La notizia, riportata dalla testata cinese South China Morning Post, è stata confermata da uno dei dirigenti dell’impianto di Kunshan della Hon Hai Precision Industry (questo il nome non inglesizzato dell’azienda di Nuova Taipei, Taiwan): “Grazie all’introduzione dei robot”, ha dichiarato Xu Yulian, “la fabbrica Foxconn ha ridotto il numero di dipendenti da 110mila a 50mila. La riduzione dei costi del lavoro è stata un successo”. Da un’azienda già in passato accusata di sottoporre a turni di lavoro disumani i suoi uomini certo non ci si poteva aspettare particolare sensibilità, ma l’affermazione colpisce ugualmente per il suo cinismo.

E sebbene per gli operai licenziati assomigli a una doccia fredda, i segnali premonitori c’erano tutti. Lo scorso anno, nel Kunshan circa 35 società con quartiere generale a Taiwan hanno investito pesantemente nell’intelligenza artificiale, robotica inclusa, spendendo complessivamente 4 miliardi di yuan ovvero più di mezzo miliardo di euro. E nella lista, neanche a dirlo, è inclusa Foxconn.

****************************************

### DA FARE
a) Nel testo sulla fabbrica Foxconn di Kunshan, come è cambiato il numero di dipendenti dopo l'introduzione dei robot?
b) Scrivi il seguito del testo sui robot della Foxconn, partendo dopo la sua ultima frase.

### RIGHE FORNITE
****************************************

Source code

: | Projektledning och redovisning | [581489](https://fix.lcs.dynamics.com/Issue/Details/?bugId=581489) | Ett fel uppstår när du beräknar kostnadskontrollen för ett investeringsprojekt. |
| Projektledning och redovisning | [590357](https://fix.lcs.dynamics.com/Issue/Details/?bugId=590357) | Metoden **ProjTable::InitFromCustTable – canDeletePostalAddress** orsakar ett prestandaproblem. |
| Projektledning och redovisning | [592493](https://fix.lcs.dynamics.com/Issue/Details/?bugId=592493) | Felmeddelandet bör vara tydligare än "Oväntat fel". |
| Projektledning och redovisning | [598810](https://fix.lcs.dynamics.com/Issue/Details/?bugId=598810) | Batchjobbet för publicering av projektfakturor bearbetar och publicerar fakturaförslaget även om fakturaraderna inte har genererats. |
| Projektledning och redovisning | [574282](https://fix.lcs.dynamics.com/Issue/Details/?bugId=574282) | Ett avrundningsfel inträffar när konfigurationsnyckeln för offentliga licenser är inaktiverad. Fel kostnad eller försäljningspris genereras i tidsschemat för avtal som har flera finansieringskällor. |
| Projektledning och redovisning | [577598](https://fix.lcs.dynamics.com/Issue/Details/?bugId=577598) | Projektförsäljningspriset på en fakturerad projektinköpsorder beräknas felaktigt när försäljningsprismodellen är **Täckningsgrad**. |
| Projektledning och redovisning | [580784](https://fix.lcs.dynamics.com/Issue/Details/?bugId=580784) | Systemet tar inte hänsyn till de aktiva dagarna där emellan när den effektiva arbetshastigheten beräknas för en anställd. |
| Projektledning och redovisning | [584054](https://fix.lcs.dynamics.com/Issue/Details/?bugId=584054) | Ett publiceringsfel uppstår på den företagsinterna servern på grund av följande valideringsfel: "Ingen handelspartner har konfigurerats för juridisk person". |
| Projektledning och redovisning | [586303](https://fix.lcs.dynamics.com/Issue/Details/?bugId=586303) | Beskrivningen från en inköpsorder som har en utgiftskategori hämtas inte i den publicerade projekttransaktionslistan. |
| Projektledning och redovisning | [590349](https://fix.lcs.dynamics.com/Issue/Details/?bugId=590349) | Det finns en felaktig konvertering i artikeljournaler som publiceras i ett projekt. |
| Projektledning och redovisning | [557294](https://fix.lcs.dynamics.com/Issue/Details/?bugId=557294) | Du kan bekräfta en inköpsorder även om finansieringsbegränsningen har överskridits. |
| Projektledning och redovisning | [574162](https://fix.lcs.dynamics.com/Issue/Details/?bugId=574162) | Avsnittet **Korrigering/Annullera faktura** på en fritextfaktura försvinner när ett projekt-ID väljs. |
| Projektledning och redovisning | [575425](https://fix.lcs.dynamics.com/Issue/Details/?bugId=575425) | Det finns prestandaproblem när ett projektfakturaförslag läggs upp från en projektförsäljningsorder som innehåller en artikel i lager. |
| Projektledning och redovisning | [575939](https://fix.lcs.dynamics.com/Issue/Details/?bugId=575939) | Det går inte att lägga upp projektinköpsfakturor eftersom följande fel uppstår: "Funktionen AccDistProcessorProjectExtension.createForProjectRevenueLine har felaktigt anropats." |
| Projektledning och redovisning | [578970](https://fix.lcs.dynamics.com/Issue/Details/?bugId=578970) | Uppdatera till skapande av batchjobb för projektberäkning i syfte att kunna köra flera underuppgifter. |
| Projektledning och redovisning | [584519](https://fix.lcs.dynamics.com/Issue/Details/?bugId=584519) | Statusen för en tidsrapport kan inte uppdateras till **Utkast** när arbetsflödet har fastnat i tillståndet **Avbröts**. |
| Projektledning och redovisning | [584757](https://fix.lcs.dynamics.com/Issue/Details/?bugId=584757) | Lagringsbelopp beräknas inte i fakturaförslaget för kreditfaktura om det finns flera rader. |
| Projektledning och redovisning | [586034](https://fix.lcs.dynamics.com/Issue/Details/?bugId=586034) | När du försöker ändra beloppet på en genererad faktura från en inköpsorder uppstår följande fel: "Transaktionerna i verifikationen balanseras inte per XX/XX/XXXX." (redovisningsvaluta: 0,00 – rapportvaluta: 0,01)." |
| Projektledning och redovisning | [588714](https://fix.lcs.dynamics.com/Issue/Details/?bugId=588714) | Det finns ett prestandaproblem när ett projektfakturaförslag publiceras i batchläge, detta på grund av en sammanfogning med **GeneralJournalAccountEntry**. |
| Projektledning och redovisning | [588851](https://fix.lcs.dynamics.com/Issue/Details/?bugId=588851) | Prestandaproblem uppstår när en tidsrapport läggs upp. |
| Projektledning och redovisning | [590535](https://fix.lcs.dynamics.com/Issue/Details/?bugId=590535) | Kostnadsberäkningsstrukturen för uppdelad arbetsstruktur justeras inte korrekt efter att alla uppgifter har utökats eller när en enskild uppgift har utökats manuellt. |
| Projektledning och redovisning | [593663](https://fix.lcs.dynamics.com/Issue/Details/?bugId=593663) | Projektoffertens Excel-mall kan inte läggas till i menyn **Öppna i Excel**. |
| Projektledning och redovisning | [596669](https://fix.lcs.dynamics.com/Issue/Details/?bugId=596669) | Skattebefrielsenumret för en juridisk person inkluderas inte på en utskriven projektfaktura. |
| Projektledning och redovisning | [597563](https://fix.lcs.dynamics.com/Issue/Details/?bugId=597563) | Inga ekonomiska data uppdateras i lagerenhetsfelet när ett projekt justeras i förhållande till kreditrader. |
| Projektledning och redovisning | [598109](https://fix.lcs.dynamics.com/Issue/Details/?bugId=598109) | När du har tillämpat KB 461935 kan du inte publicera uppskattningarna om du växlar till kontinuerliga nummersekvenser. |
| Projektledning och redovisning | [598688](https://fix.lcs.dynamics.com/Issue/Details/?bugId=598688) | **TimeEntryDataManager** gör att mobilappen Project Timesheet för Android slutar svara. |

****************************************

### SOLUZIONI
a) È sceso da 110mila a 50mila.

b)
Il percorso verso una progressiva “robotizzazione” delle fabbriche, anche quelle dove si svologno lavori di precisione come l’assemblaggio di uno smartphone, non è finito. Sulla base di uno studio condotto dal governo locale, come riporta sempre il South China Morning Post, nel Kunshan almeno 600 aziende starebbero considerando investimenti nel campo dell’intelligenza artificiale. Non una buona notizia per i 2,5 milioni di abitanti del distretto, due terzi dei quali provenienti da altre regioni della Cina e qui giunti proprio per le opportunità occupazionali.

 

 

Non troppo lontano, in Giappone, un recente studio del Nomura Research Institute ha stimato che nel 2035 nel Paese del Sol Levante i robot potranno svolgere il 49% delle attività professionali (su 600 occupazioni analizzate dall’indagine). Per gli Stati Uniti si ipotizza, da qui a vent’anni, una percentuale del 47% di “lavoro robotico”, mentre per il Regno Unito si arriva al 37%. Tra le categorie più esposte al rischio della sostituzione spiccano contadini, operai, fattorini e receptionist.